──────── RECORDS TO PROCESS

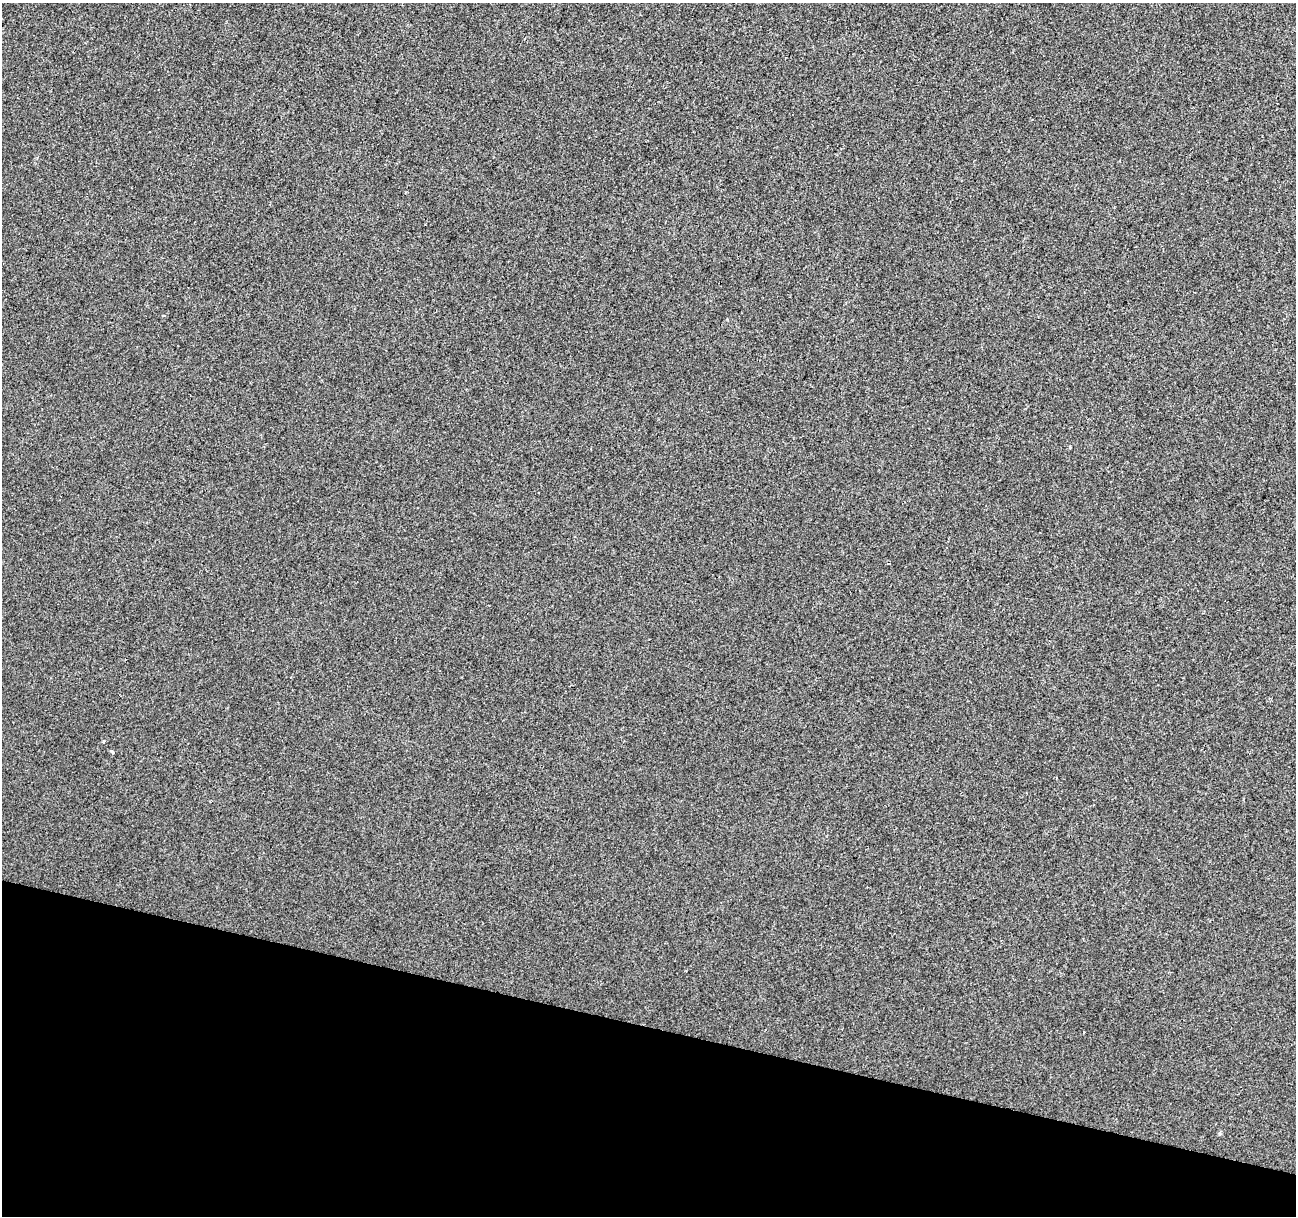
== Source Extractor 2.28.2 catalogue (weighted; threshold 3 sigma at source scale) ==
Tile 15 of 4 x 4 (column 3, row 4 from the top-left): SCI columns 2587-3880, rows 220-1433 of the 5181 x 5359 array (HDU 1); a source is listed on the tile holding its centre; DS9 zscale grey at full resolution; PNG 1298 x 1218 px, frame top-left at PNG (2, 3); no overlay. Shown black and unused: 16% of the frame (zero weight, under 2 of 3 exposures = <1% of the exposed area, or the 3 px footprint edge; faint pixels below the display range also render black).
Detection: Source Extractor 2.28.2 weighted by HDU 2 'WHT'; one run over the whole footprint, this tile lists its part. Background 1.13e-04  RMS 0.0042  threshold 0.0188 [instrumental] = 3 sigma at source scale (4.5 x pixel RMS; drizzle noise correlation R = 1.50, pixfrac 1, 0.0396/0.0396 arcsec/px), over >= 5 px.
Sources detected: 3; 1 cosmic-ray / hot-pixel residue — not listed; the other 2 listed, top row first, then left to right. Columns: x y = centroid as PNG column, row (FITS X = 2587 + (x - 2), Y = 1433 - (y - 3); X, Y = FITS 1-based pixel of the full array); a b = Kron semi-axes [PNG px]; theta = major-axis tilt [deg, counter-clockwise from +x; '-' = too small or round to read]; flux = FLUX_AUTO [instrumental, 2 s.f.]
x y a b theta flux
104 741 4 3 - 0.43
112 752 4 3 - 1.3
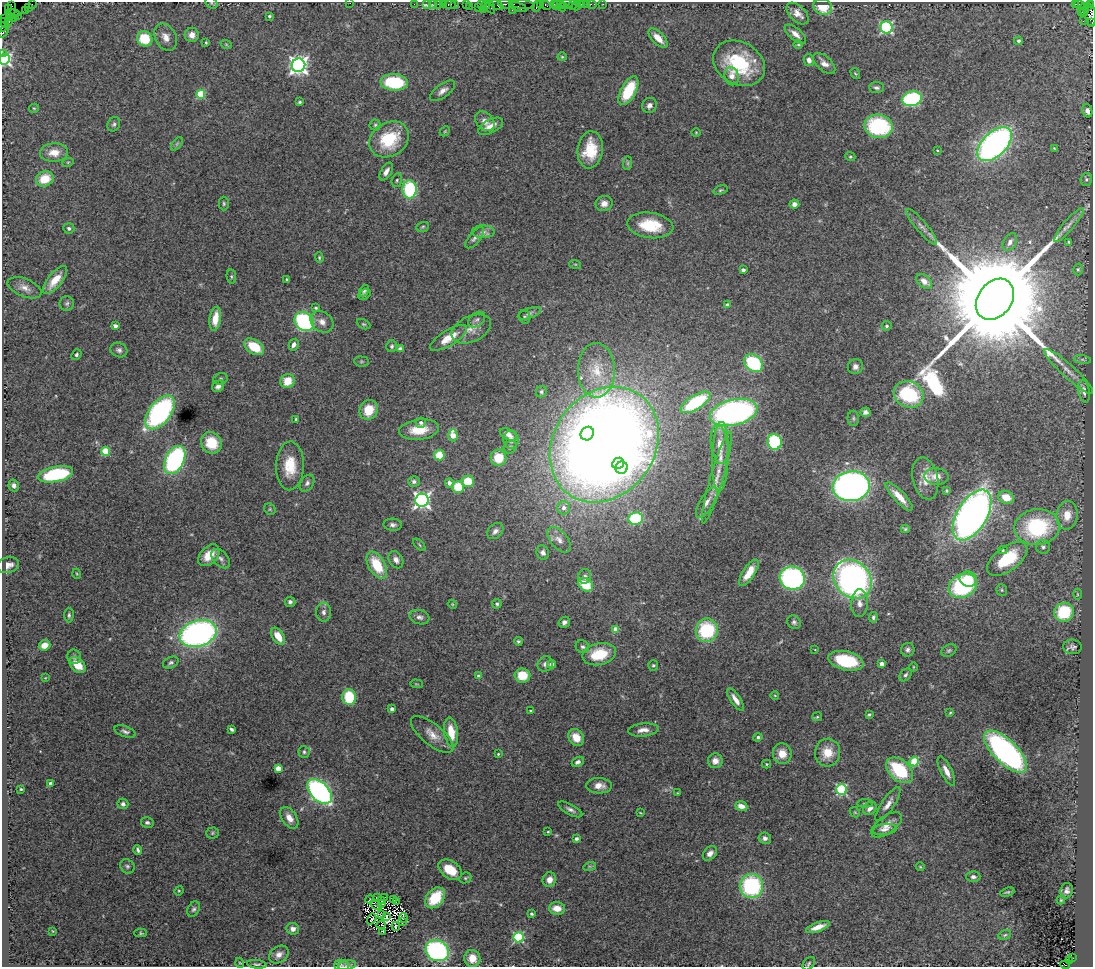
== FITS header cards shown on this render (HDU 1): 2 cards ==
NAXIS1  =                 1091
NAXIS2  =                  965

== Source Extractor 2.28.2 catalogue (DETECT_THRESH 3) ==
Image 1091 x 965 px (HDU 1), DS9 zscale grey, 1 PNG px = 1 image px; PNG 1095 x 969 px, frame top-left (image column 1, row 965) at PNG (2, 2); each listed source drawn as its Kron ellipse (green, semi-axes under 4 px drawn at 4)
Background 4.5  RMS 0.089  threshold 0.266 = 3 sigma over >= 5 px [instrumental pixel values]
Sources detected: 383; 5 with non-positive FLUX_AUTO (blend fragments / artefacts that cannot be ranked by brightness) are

────────────────

#### [PROBLEM REQUIREMENTS]
Copy out all of the rows above word for word, leaving the pictures out of your answer.

#### [WRITTEN REPLY]
== Source Extractor 2.28.2 catalogue (weighted; threshold 3 sigma at source scale) ==
Tile 15 of 4 x 4 (column 3, row 4 from the top-left): SCI columns 2587-3880, rows 220-1433 of the 5181 x 5359 array (HDU 1); a source is listed on the tile holding its centre; DS9 zscale grey at full resolution; PNG 1298 x 1218 px, frame top-left at PNG (2, 3); no overlay. Shown black and unused: 16% of the frame (zero weight, under 2 of 3 exposures = <1% of the exposed area, or the 3 px footprint edge; faint pixels below the display range also render black).
Detection: Source Extractor 2.28.2 weighted by HDU 2 'WHT'; one run over the whole footprint, this tile lists its part. Background 1.13e-04  RMS 0.0042  threshold 0.0188 [instrumental] = 3 sigma at source scale (4.5 x pixel RMS; drizzle noise correlation R = 1.50, pixfrac 1, 0.0396/0.0396 arcsec/px), over >= 5 px.
Sources detected: 3; 1 cosmic-ray / hot-pixel residue — not listed; the other 2 listed, top row first, then left to right. Columns: x y = centroid as PNG column, row (FITS X = 2587 + (x - 2), Y = 1433 - (y - 3); X, Y = FITS 1-based pixel of the full array); a b = Kron semi-axes [PNG px]; theta = major-axis tilt [deg, counter-clockwise from +x; '-' = too small or round to read]; flux = FLUX_AUTO [instrumental, 2 s.f.]
x y a b theta flux
104 741 4 3 - 0.43
112 752 4 3 - 1.3
== FITS header cards shown on this render (HDU 1): 2 cards ==
NAXIS1  =                 1091
NAXIS2  =                  965

== Source Extractor 2.28.2 catalogue (DETECT_THRESH 3) ==
Image 1091 x 965 px (HDU 1), DS9 zscale grey, 1 PNG px = 1 image px; PNG 1095 x 969 px, frame top-left (image column 1, row 965) at PNG (2, 2); each listed source drawn as its Kron ellipse (green, semi-axes under 4 px drawn at 4)
Background 4.5  RMS 0.089  threshold 0.266 = 3 sigma over >= 5 px [instrumental pixel values]
Sources detected: 383; 5 with non-positive FLUX_AUTO (blend fragments / artefacts that cannot be ranked by brightness) are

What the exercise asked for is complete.